Saturday, February 26, 2011

Find the Facts Out About Them

(Florida, USA) Karen Berry got into private investigation the hard way: Somebody was stalking her, and she decided to take matters into her own capable hands. The 25-year Sunrise resident was working as property manager for a condo in Davie in the early '90s, living alone while her military husband was overseas serving in Desert Storm. One of the condo residents took a dislike to her when the association started pursuing him to pay late maintenance fees.

"I was the closest person handy," she says, "because my condo was near his. He threatened to kill me, he flattened my tires, he had my car stolen, he even hired somebody to shoot a gun near me. He was very open about it. He would leave voice mails saying he was gonna get me."

Berry decided she wanted to get him first. "I worked for a company called Record Search, so I started looking into him. I found out he had a violent past and a prior record for marijuana possession. I found 15 police reports on the guy."

Eventually, Berry's work helped put her stalker away for three years.

Now, almost two decades later, after doing investigative work for a series of companies, she has founded her own investigation company, Berry WorldWide, which takes a decidedly softer bent: Berry helps find old flames. The ones that got away. The guy you dated a few times before you shipped off to college and just couldn't forget. The grade-school sweetheart who was really meant for you.

Isn't this just a kinder, gentler form of stalking? "I always call the person being searched for once I find them," Berry says. "I tell them who I am and what I'm doing. I ask their permission to divulge their phone number or location." So far, not a single person has refused to be found. And several of the ten couples she has reunited so far are pursuing serious relationships.

As for us, we tracked down Berry through Facebook, which itself raised another question.

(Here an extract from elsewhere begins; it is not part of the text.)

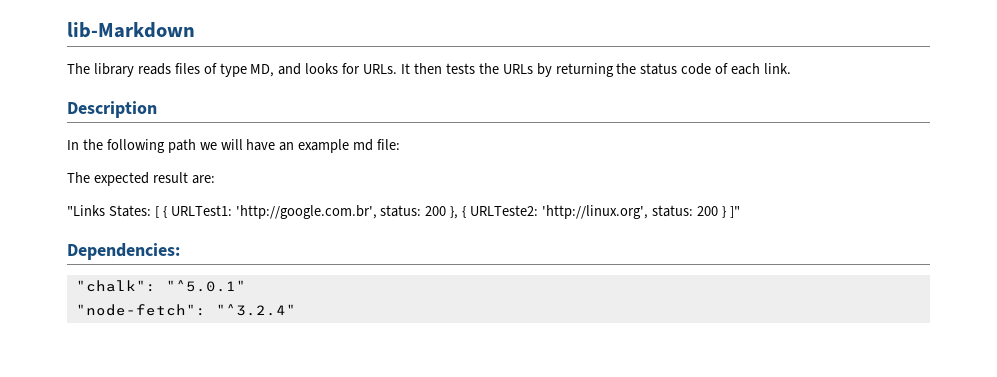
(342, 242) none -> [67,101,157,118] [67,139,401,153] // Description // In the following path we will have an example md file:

With social media networks gobbling up the internet, aren't sites like Classmates, Facebook, MySpace, and others cutting into her profits?

Not really. "Sometimes people just don't have time to do their own searches," Berry says, "or they don't really know how to go about it. Or sometimes women change their names if they've gotten married."

Berry charges an extremely reasonable $40 for a basic search. "Most people can be found very easily; it's not like I have to do any intensive investigative research. I don't feel like I should gouge anybody because with the databases I have available, it doesn't cost me a whole lot."

Berry, who suffers from Lymphedema, moved to Pittsburgh two weeks ago to be closer to a friend who's a trauma nurse. And she's still married to the guy who came home from Desert Storm. "He takes good care of me, and I love this business," she says. "Plus, I get to work in my pajamas."